Dylanologists are always on the lookout for the varied tempos, tricky cadences, and altered words Dylan has long employed to keep his concerts from becoming Bon Jovi sing-alongs. The arrangements were faithful, but he threw a few change-ups. The saxophone he sings about in “A Simple Twist of Fate” played softly instead of far off, and on Tangled Up in Blue, “We always did feel the same / we just saw it from a different point of view” became “We always did feel the same / depending on your point of view.” Fun stuff.

But the focus of this concert wasn’t the classics and twists thereon. On this tour, the set list draws mainly from the last handful of albums, the ones after he nearly died of a heart infection a dozen or so years ago.

They aren’t stand-up-and-flock-to-the-stage anthems like “Like a Rolling Stone,” but they all stand up on their own. “Duquesne Whistle” would make a dead man tap his foot, and “High Water Everywhere” (from one of the endless “Bootleg” compilations) had everyone rolling up their pant legs.

These songs hold the essence of Dylan, in whose bones live the whole of American popular music, from Stephen Foster on. Maybe he don’t sing pretty, but to listen to him is to stand waist deep in history, from the murder ballad to the American songbook. He can do Charlie Patton and, as he showed on the last song, “Stay with Me” from the recent collection of Frank Sinatra songs, he can tap into the same mix of sentimentality, lyricism and longing that made Old Blue Eyes indelible.

Perhaps best of all, Bob was having fun.

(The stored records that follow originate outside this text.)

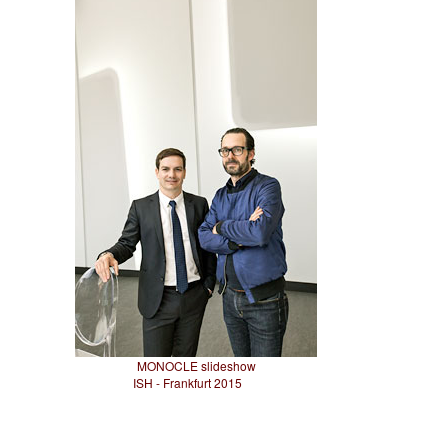
MONOCLE slideshow
ISH - Frankfurt 2015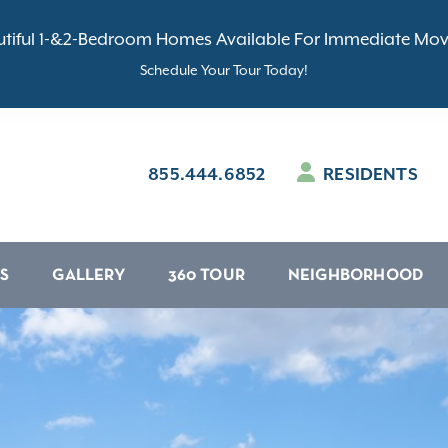
tiful 1-&2-Bedroom Homes Available For Immediate Mov
Schedule Your Tour Today!
855.444.6852
RESIDENTS
S
GALLERY
360 TOUR
NEIGHBORHOOD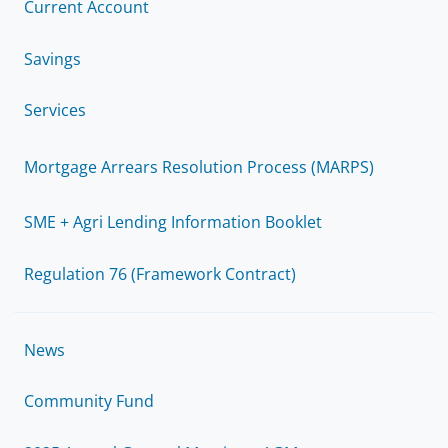
Current Account
Savings
Services
Mortgage Arrears Resolution Process (MARPS)
SME + Agri Lending Information Booklet
Regulation 76 (Framework Contract)
News
Community Fund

From “Time Out of Mind” on (“It’s not dark yet, but it’s getting there”), the last few albums have been largely grim, toes on the edge of the grave grim. But light peeks from the shadows – wry, wistful observations on love and the kind of fun you have when you and your band can, with ease, play with the conventions of every idiom from Tin Pan Alley to the marital rhythms of the Clash.

These were pros at the top of their games, and it was a joy to behold. Thanks for a memorable birthday present, Bebe (and Sam and family and friends).